Fluorescence Microangiography for Quantitative Assessment of

Peritubular Capillary Changes after Acute Kidney Injury

Rafael Kramann, Mari Tanaka and Benjamin D. Humphreys

Address to correspond to:

Benjamin D Humphreys, MD, PhD; Renal Division, Brigham and Women’s Hospital, Department of Medicine, Harvard Medical School, Boston, Massachusetts; 4 Blackfan Circle 02115, Boston, MA

E-mail: [email protected]

Supplementary figure S1: Our MATLAB script allows automated high-throughput analysis of the microvasculature. A-C: The channels of the original confocal picture of inner cortex (RGB format, A) were splitted in ImageJ (NIH) and the green channel was saved as a grayscale picture (PNG file, B) this picture will be automatically processed by the MATLAB script which generates a binary image of the capillaries (C). D-E: The MATLAB script automatically generates an Excel sheet with number, area (µm2) and perimeter (µm) of the capillaries and also demonstrates the area and perimeter data as a histogramm (D, E). Note, Trough an array loop the script can sort out measurements that do not meet the user defined requirements for a capillary. For example, if the measured area is smaller or larger than a certain value (cut-off values in our case <4.9µm2 and >100µm2) it will be counted as a false and is sorted as a zero.

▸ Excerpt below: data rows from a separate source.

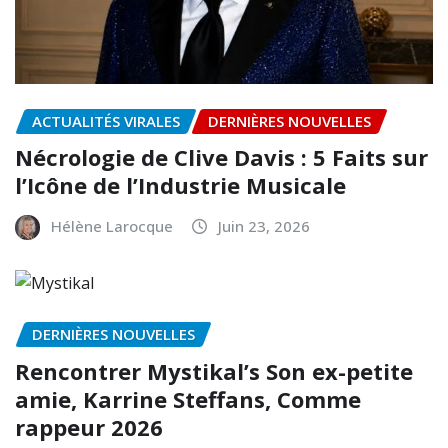
ACTUALITÉS VIRALES
DERNIÈRES NOUVELLES
Nécrologie de Clive Davis : 5 Faits sur
l’Icône de l’Industrie Musicale
Hélène Larocque
Juin 23, 2026
DERNIÈRES NOUVELLES
Rencontrer Mystikal’s Son ex-petite
amie, Karrine Steffans, Comme
rappeur 2026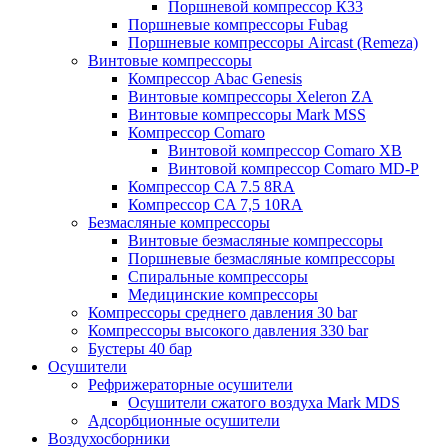
Поршневой компрессор К33
Поршневые компрессоры Fubag
Поршневые компрессоры Aircast (Remeza)
Винтовые компрессоры
Компрессор Abac Genesis
Винтовые компрессоры Xeleron ZA
Винтовые компрессоры Mark MSS
Компрессор Comaro
Винтовой компрессор Comaro XB
Винтовой компрессор Comaro MD-P
Компрессор CA 7.5 8RA
Компрессор CA 7,5 10RA
Безмасляные компрессоры
Винтовые безмасляные компрессоры
Поршневые безмасляные компрессоры
Спиральные компрессоры
Медицинские компрессоры
Компрессоры среднего давления 30 bar
Компрессоры высокого давления 330 bar
Бустеры 40 бар
Осушители
Рефрижераторные осушители
Осушители сжатого воздуха Mark MDS
Адсорбционные осушители
Воздухосборники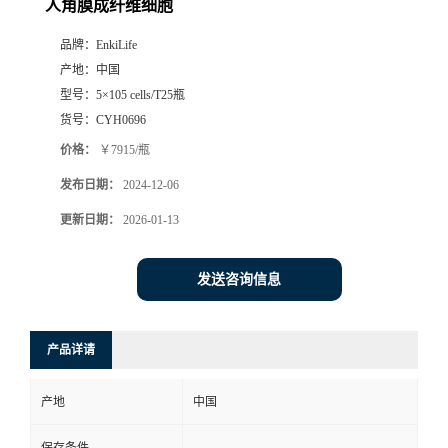
人角膜成纤维细胞
品牌：
EnkiLife
产地：
中国
型号：
5×105 cells/T25瓶
货号：
CYH0696
价格：
￥7915/瓶
发布日期：
2024-12-06
更新日期：
2026-01-13
发送咨询信息
产品详请
产地
中国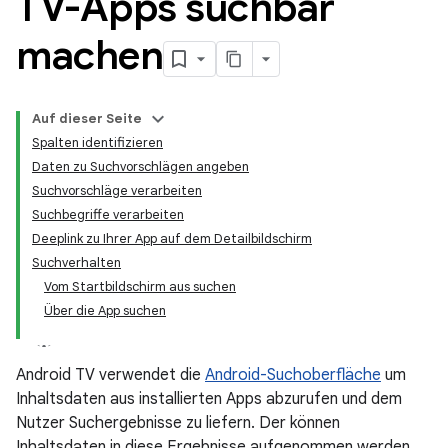
TV-Apps suchbar
machen
Auf dieser Seite
Spalten identifizieren
Daten zu Suchvorschlägen angeben
Suchvorschläge verarbeiten
Suchbegriffe verarbeiten
Deeplink zu Ihrer App auf dem Detailbildschirm
Suchverhalten
Vom Startbildschirm aus suchen
Über die App suchen
Android TV verwendet die
Android-Suchoberfläche
um
Inhaltsdaten aus installierten Apps abzurufen und dem
Nutzer Suchergebnisse zu liefern. Der können
Inhaltsdaten in diese Ergebnisse aufgenommen werden,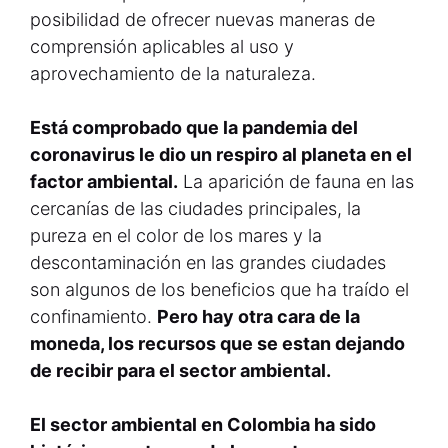
posibilidad de ofrecer nuevas maneras de
comprensión aplicables al uso y
aprovechamiento de la naturaleza.
Está comprobado que la pandemia del
coronavirus le dio un respiro al planeta en el
factor ambiental.
La aparición de fauna en las
cercanías de las ciudades principales, la
pureza en el color de los mares y la
descontaminación en las grandes ciudades
son algunos de los beneficios que ha traído el
confinamiento.
Pero hay otra cara de la
moneda, los recursos que se estan dejando
de recibir para el sector ambiental.
El sector ambiental en Colombia ha sido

Supplementary Figure S2: Fluorescence microangiography of the renal medulla. A: Fluorescence microangiography (FMA) of the renal medulla after sham, moderate and severe ischemia-reperfusion injury (IRI) demonstrates a dramatic capillary rarefaction after severe IRI. B: B-C: Severe IRI results in a significant reduction of the total cortical cross- sectional capillary area per high power field [hpf /400x, medulla] (B) and a significant reduction of capillary number (C). D-E: The medullary individual capillary cross sectional area (D: (mean±SEM, sham: 31.67±0.49µm2; moderate IRI: 26.47±0.36µm2; severe IRI: 18.97±0.54µm2) and perimeter (E: sham: 31.08±0.34µm; moderate IRI: 26.41±0.252µm; severe IRI: 22.41±0.41µm) was significantly reduced after both moderate and severe IRI. (of note data represents n=3 mice in sham and severe IRI and n=6 mice in moderate IRI; mean with SEM in B and C; box and whiskers with 10 to 90 percentile in D and E, + indicates mean in D and E; *=p<0.05, **=p<0.01;***=p<0.001 one way ANOVA with posthoc Bonferroni) (all scale bars are 50µm)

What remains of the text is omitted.